In this talk, we examine the connection between the hyperbolic and parabolic Anderson models in arbitrary space dimension d, with constant initial condition, driven by a Gaussian noise which is white in time. We consider two spatial covariance structures: (i) the Fourier transform of the spectral measure of the noise is a non-negative locally-integrable function; (ii) d = 1 and the noise is a fractional Brownian motion in space with index 1/4 < H < 1/2. In both cases, we show that there is striking similarity between the Laplace transforms of the second moment of the solutions to these two models. Building on this connection and the recent powerful results of Huang, Le and Nualart (2017) for the parabolic model, we compute the second order (upper) Lyapunov exponent for the hyperbolic model. In case (i), when the spatial covariance of the noise is given by the Riesz kernel, we present a unified method for calculating the second order Lyapunov exponents for the two models.

In this talk I will speak about the weak and strong solutions to the stochastic differential equation dX(t) =−1/2 W'(X(t))dt + dB(t), where (B(t), t ≥ 0) is a standard Brownian motion and W(x) is a two sided Brownian motion, independent of B. It is shown that the Ito–McKean representation associated with any Brownian motion (independent of W) is a weak solution to the above equation. It is also shown that there exists a unique strong solution to the equation. Ito calculus for the solution is developed. For dealing with the singularity of drift term W˙ (X(t)), the main idea is to use the concept of local time together with the polygonal approximation of the Brownian motion. This is joint work with Khoa Le and Leonid Mytnik.

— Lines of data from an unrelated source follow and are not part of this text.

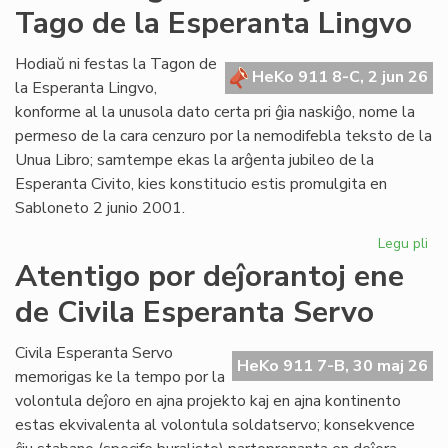
Tago de la Esperanta Lingvo
ret
po
Lit
Hodiaŭ ni festas la Tagon de
HeKo 911 8-C, 2 jun 26
Foi
la Esperanta Lingvo,
konforme al la unusola dato certa pri ĝia naskiĝo, nome la
permeso de la cara cenzuro por la nemodifebla teksto de la
Unua Libro; samtempe ekas la arĝenta jubileo de la
Esperanta Civito, kies konstitucio estis promulgita en
Sabloneto 2 junio 2001.
Legu pli
pri
Jub
Atentigo por deĵorantoj ene
ar
de Civila Esperanta Servo
la
ĉi-
jar
Civila Esperanta Servo
HeKo 911 7-B, 30 maj 26
Ta
memorigas ke la tempo por la
de
volontula deĵoro en ajna projekto kaj en ajna kontinento
la
estas ekvivalenta al volontula soldatservo; konsekvence
Es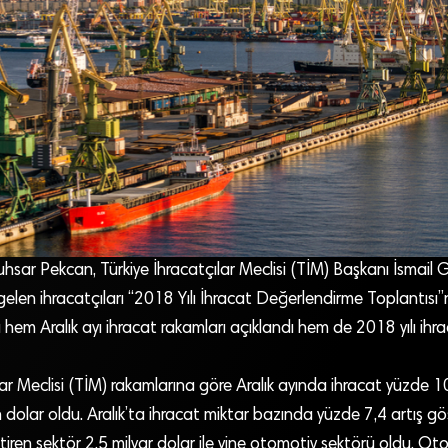
hsar Pekcan, Türkiye İhracatçılar Meclisi (TİM) Başkanı İsmail G
gelen ihracatçıları “2018 Yılı İhracat Değerlendirme Toplantısı
 hem Aralık ayı ihracat rakamları açıklandı hem de 2018 yılı ihr
lar Meclisi (TİM) rakamlarına göre Aralık ayında ihracat yüzde 1
 dolar oldu. Aralık’ta ihracat miktar bazında yüzde 7,4 artış gö
tiren sektör 2,5 milyar dolar ile yine otomotiv sektörü oldu. O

We show that, for a large class of semi-linear parabolic PDEs, driven by space-time white noise, the solution converges exponentially rapidly to zero either as time tends to infinity or as the noise input is increased. All of this is based on a moment decay inequality that is a counterpart to standard intermittency-type moment estimates for the solution. The said inequality is based on an $L^1/L^\infty$ interpolation method which is of independent interest. This talk is based on joint work with Carl Mueller (U.Rochester-USA), Kunwoo Kim (POSTECH-Korea), and Shang-Yuan Shiu (NCU-Taiwan).

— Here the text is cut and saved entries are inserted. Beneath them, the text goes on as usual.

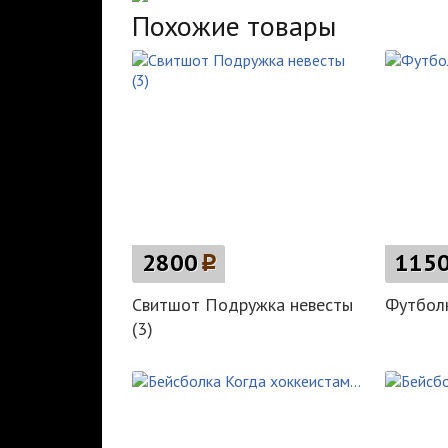
Похожие товары
2800
p
115
Свитшот Подружка невесты
Футбол
(3)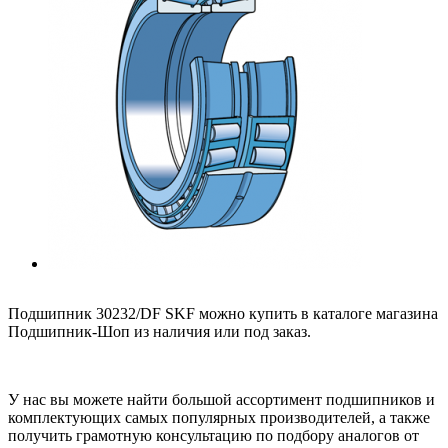
Подшипник 30232/DF SKF можно купить в каталоге магазина
Подшипник-Шоп из наличия или под заказ.
У нас вы можете найти большой ассортимент подшипников и
комплектующих самых популярных производителей, а также
получить грамотную консультацию по подбору аналогов от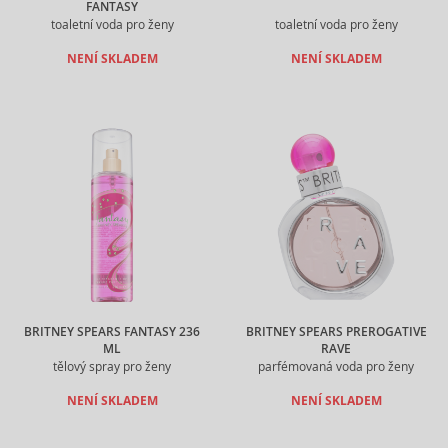
FANTASY
toaletní voda pro ženy
toaletní voda pro ženy
NENÍ SKLADEM
NENÍ SKLADEM
BRITNEY SPEARS FANTASY 236
BRITNEY SPEARS PREROGATIVE
ML
RAVE
tělový spray pro ženy
parfémovaná voda pro ženy
NENÍ SKLADEM
NENÍ SKLADEM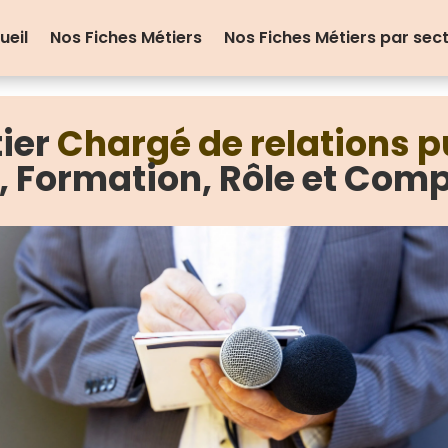
ueil
Nos Fiches Métiers
Nos Fiches Métiers par sec
tier
Chargé de relations 
e, Formation, Rôle et Com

This talk is concerned with sample path regularities of isotropic Gaussian fields and the solution of the stochastic heat equation on the unit sphere ${\mathbb S}$. In the first part, we establish the property of strong local nondeterminism of an isotropic spherical Gaussian field based on the high-frequency behavior of its angular power spectrum; we then apply this result to establish an exact uniform modulus of continuity for its sample paths. We also discuss the range of values of the spectral index for which the sample functions exhibit fractal or smooth behavior. In the second part, we consider the stochastic heat equation driven by an additive infinite dimensional fractional Brownian noise on ${\mathbb S}^2$ and establish the exact uniform moduli of continuity of the solution in the time and spatial variable, respectively. This talk is based on joint works with Xiaohong Lan and Domenico Marinucci.

The aim of this talk is to give an example of stochastic PDE such that for each (t,x), the paths of the solution u(t,x) are discontinuous with probability one.

In this talk, we study the stochastic heat equation on R^d driven by a multiplicative Gaussian noise which is white in time and colored in space. The diffusion coefficient rho can be degenerate, which includes the parabolic Anderson model rho(u)= u as a special case. The initial data is rough in the sense that it can be any measure, including the Dirac delta measure, that satisfies some mild integrability conditions. Under these degenerate conditions, for any given t>0 and distinct m points x_1, ... x_m in R^d, we establish the existence, regularity, and strict positivity of the joint density of the random vector (u(t,x_1), ...u(t,x_m)). The talk is based on a recent jointwork with Yaozhong Hu and David Nualart for the spatial dimension case, and an ongoing research project with Jingyu Huang for the higher spatial dimension case.